Likewise the 16 year old who won’t see the light of day until somewhere around his 36th birthday, may well get his GED in jail, may well get his college education in prison, but there is far more of a chance all he will gain from his incarceration is more criminal skills. Skills he will feel forced to use because he lacks education, cannot get financial aid for education or, despite his education, no one will hire him because of his record, because of what he was charged with. All for doing something stupid; no not getting involved with gangs, drugs, rape, murder, beating that went too far, prank that went too far, but for sharing pictures given to him, by a girlfriend, a classmate, by saying to a friend here look at this and sending it to them.
Some lawmakers, prosecutors and state legislatures are catching on that it is time to change the law; one city in Florida is now putting forth legislation that decriminalizes the first offence and does not turn sexting into a felony until the 4th offence. This is a step in the right direction; however, legal experts say it is no help those like Phillip Alpert who are 18 and adults in the eyes of the law. Even before the legislation is finalized there is a huge gap in what exists and what needs to be, because the purposed law would only affect those under 18. Before it has begun it has the potential to be a colossal failure due to the fact it leaves out people like Mr. Alpert, despite his story, despite the obvious overkill, when there is no legal precedent to do so. On the contrary there is legal precedent to do just the opposite; you have to be 21 to drink, to enter or work in some adult establishments. Why not extend the suggested legal parameters to those under 21, also including guidelines for sexting cases that involve a boyfriend, girlfriend relationship supported by evidence and testimony?
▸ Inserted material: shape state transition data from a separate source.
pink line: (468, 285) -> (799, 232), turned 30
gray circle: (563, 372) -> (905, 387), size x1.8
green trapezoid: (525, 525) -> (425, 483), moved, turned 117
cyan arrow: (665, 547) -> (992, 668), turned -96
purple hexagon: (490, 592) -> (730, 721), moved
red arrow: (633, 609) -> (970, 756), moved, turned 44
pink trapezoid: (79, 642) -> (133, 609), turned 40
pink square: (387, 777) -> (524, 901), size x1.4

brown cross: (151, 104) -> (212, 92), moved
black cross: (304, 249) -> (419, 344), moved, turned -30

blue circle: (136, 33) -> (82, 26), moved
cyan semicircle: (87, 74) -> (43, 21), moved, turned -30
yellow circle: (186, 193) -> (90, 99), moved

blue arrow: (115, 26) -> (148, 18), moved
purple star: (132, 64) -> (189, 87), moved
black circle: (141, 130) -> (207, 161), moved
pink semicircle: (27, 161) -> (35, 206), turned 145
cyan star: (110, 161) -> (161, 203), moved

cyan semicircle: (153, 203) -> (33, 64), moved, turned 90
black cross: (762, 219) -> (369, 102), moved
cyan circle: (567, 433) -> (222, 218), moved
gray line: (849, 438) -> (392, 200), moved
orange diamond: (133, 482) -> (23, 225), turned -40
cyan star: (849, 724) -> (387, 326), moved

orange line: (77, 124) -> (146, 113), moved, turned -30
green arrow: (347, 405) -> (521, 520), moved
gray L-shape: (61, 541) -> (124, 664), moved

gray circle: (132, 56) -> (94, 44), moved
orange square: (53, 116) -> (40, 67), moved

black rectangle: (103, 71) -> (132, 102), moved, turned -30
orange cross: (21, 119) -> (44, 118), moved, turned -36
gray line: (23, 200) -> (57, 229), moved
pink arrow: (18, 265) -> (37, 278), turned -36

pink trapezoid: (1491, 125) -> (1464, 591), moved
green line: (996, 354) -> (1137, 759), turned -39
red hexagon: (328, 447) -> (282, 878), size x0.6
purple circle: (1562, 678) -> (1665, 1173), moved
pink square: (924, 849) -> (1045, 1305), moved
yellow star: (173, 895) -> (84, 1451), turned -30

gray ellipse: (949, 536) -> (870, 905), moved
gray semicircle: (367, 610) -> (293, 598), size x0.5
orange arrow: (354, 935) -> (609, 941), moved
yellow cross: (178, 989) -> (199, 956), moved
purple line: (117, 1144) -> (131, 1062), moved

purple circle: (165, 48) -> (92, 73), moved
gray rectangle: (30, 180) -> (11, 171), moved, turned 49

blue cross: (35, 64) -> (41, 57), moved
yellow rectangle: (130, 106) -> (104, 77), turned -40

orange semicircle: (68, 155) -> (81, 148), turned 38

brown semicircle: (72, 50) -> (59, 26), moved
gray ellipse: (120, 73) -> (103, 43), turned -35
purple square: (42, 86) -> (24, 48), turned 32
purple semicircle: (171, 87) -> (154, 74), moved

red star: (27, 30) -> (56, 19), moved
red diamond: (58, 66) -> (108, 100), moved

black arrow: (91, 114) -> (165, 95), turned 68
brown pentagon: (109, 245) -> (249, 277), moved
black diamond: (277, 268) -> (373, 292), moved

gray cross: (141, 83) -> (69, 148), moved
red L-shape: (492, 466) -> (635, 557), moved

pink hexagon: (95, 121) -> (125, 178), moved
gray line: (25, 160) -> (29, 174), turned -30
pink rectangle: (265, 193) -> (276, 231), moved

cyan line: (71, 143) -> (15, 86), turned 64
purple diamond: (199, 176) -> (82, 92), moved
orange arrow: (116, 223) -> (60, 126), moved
Judicial and prosecutorial discretion would still apply for cases where individuals did it to multiple people before getting caught, clearly did it as some kind of power play, to humiliate, a form of bullying, or those who show signs of becoming a potential predator. While progress is being made, the other huge problem is that until this law, or something like it, is enacted on a federal level we will still have kids falling through the legal cracks, having the book thrown at them, and until we make that federal law retro active we will still have teens, not hardened criminals, languishing away in prison and on sex offender registries. All of this something that should be unacceptable in the United States of America, a country based on freedom.